__Data shown__.
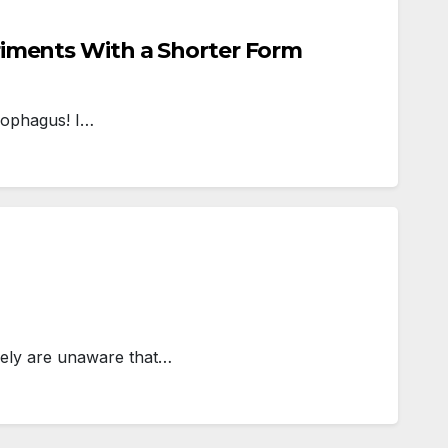
riments With a Shorter Form
cophagus! I…
ely are unaware that…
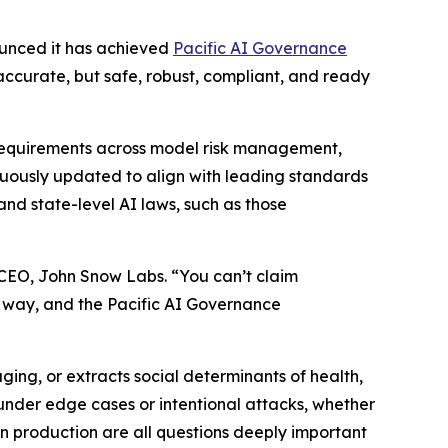
unced it has achieved
Pacific AI Governance
 accurate, but safe, robust, compliant, and ready
requirements across model risk management,
inuously updated to align with leading standards
nd state-level AI laws, such as those
 CEO, John Snow Labs. “You can’t claim
s way, and the Pacific AI Governance
ng, or extracts social determinants of health,
under edge cases or intentional attacks, whether
in production are all questions deeply important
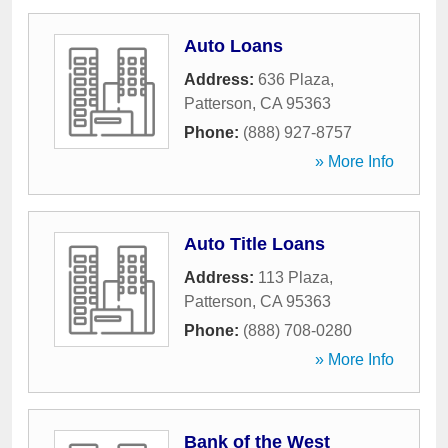
Auto Loans
Address:
636 Plaza
,
Patterson
,
CA
95363
Phone:
(888) 927-8757
» More Info
Auto Title Loans
Address:
113 Plaza
,
Patterson
,
CA
95363
Phone:
(888) 708-0280
» More Info
Bank of the West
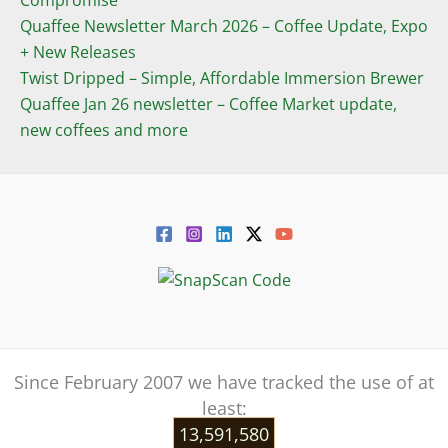
Compromise
Quaffee Newsletter March 2026 – Coffee Update, Expo
+ New Releases
Twist Dripped – Simple, Affordable Immersion Brewer
Quaffee Jan 26 newsletter – Coffee Market update,
new coffees and more
Since February 2007 we have tracked the use of at
least:
13,591,580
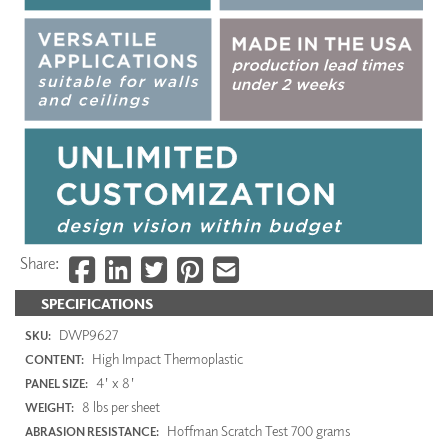
Share:
SPECIFICATIONS
DWP9627
SKU:
High Impact Thermoplastic
CONTENT:
4' x 8'
PANEL SIZE:
8 lbs per sheet
WEIGHT:
Hoffman Scratch Test 700 grams
ABRASION RESISTANCE:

__Task to carry out__.
Copy the data word for word, beginning at the start and continuing through the line containing "ely are unaware that…". Leave the pictures out of your answer.

__Response to this task__.
riments With a Shorter Form
cophagus! I…
ely are unaware that…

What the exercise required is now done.